┌──

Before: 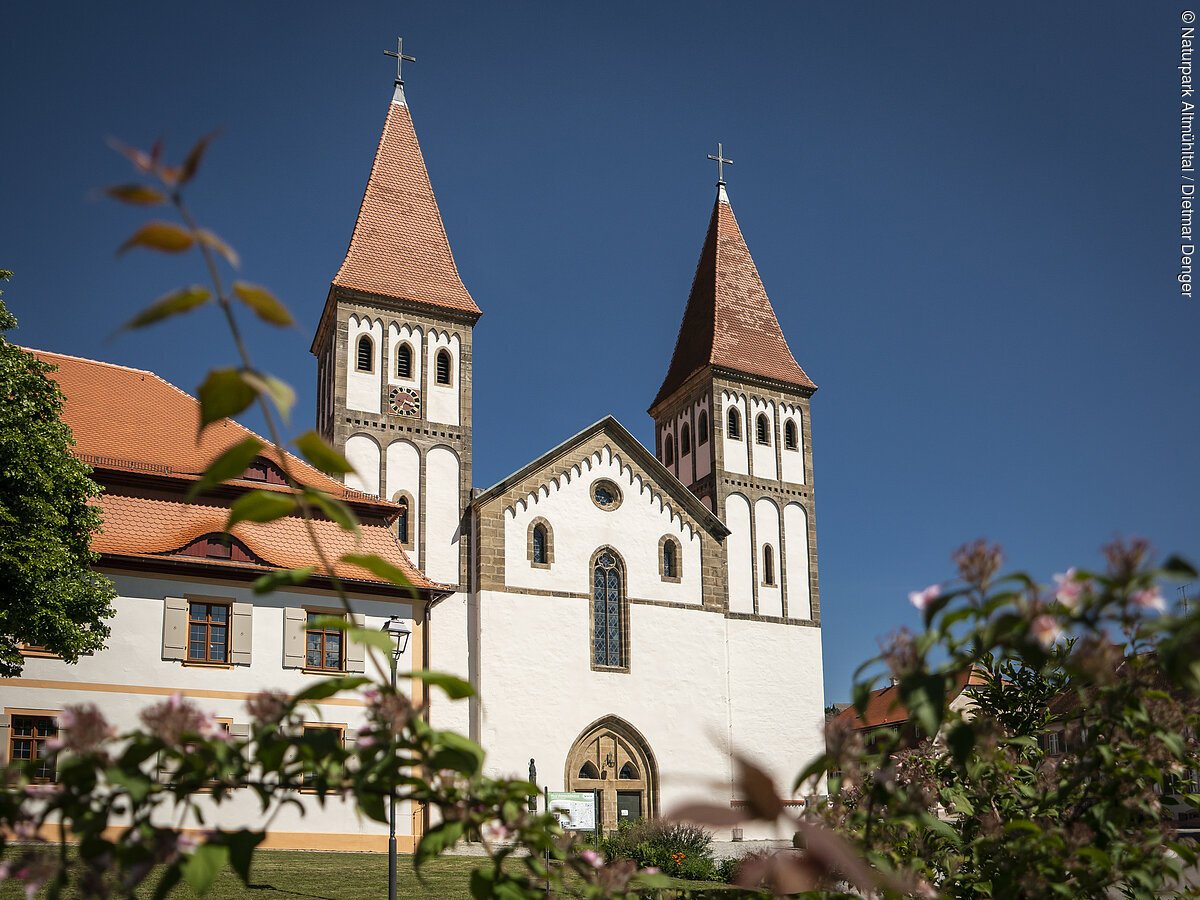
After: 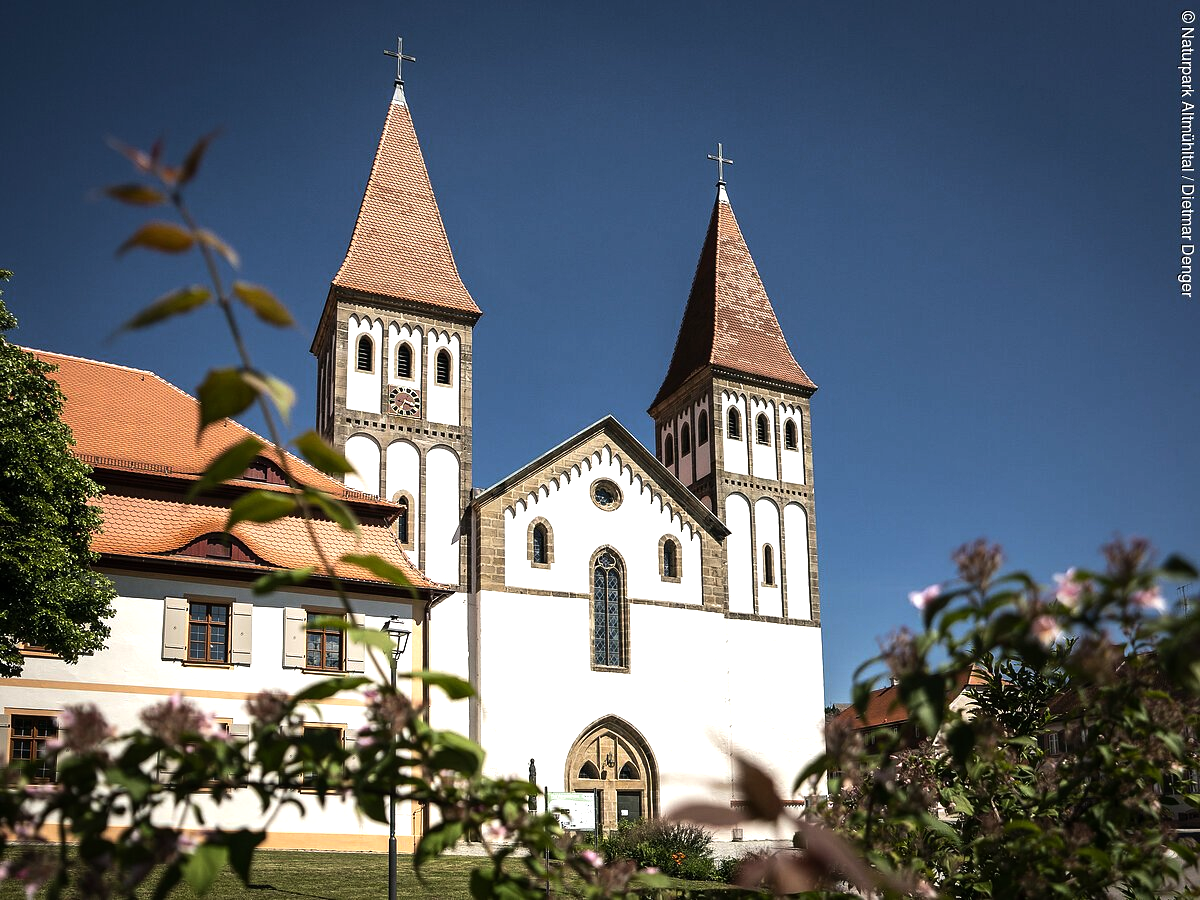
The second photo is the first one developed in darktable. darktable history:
tone equalizer: -8 EV -0.731 EV, -7 EV -0.667 EV, -6 EV -0.56 EV, -5 EV -0.364 EV, -3 EV 0.376 EV, -2 EV 0.6 EV, -1 EV 0.687 EV, +0 EV 0.776 EV, edges refinement/feathering 500, mask exposure compensation -1.57 EV, preserve details no
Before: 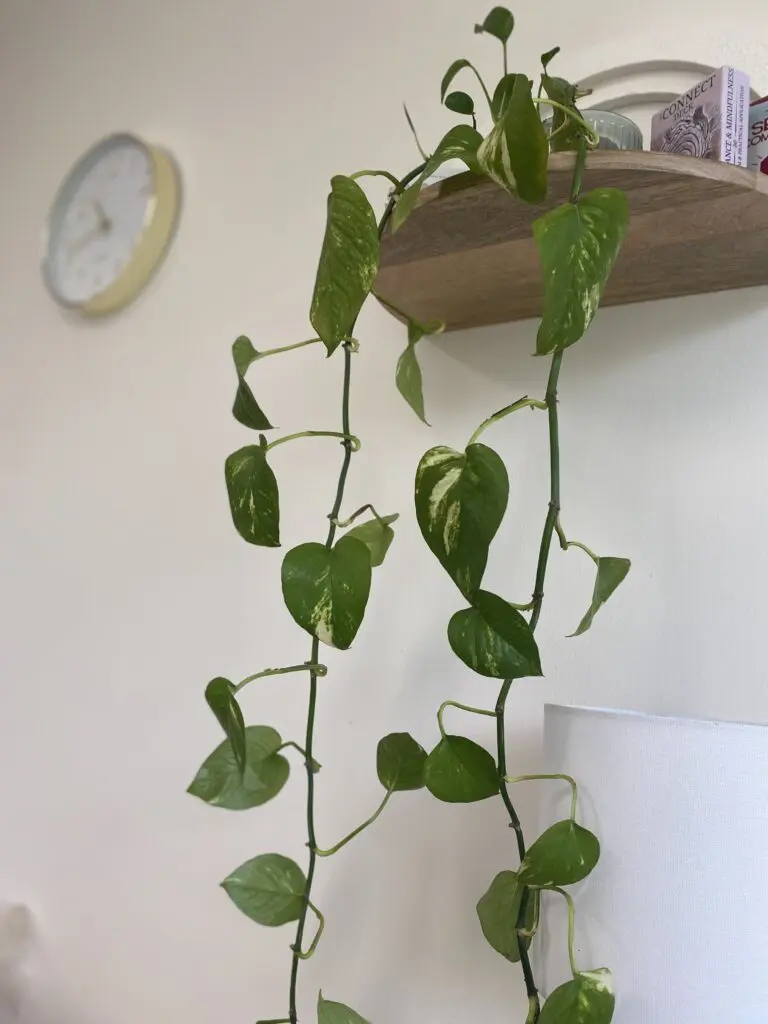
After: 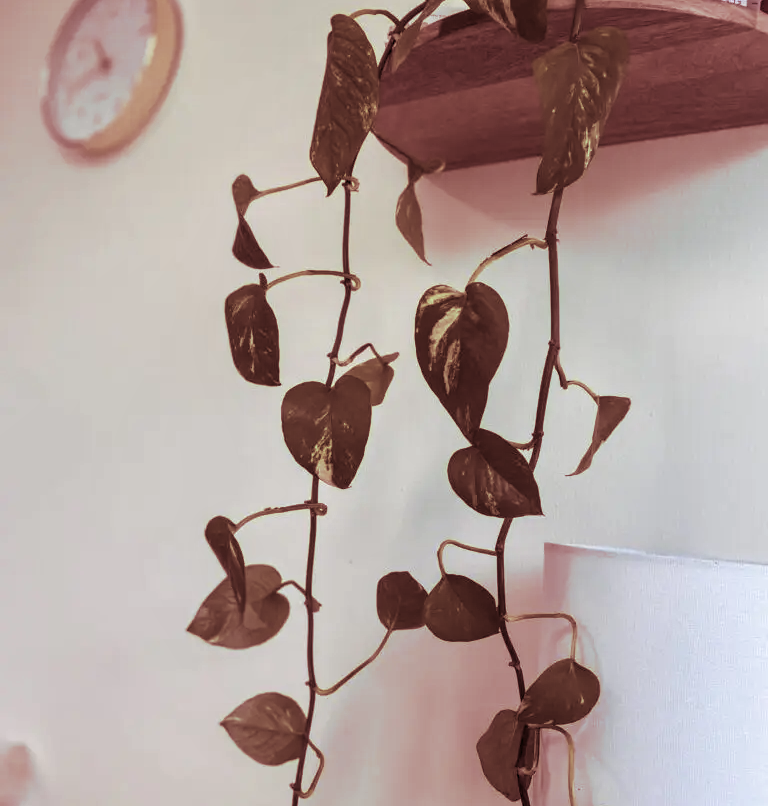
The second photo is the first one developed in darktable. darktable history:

└──

What this task involves:
Copy out every line of text from the entries above word for word, leaving out the pictures.

Result below:
Before: 
After: 
The second photo is the first one developed in darktable. darktable history:
tone equalizer: -8 EV -0.731 EV, -7 EV -0.667 EV, -6 EV -0.56 EV, -5 EV -0.364 EV, -3 EV 0.376 EV, -2 EV 0.6 EV, -1 EV 0.687 EV, +0 EV 0.776 EV, edges refinement/feathering 500, mask exposure compensation -1.57 EV, preserve details no
Before: 
After: 
The second photo is the first one developed in darktable. darktable history:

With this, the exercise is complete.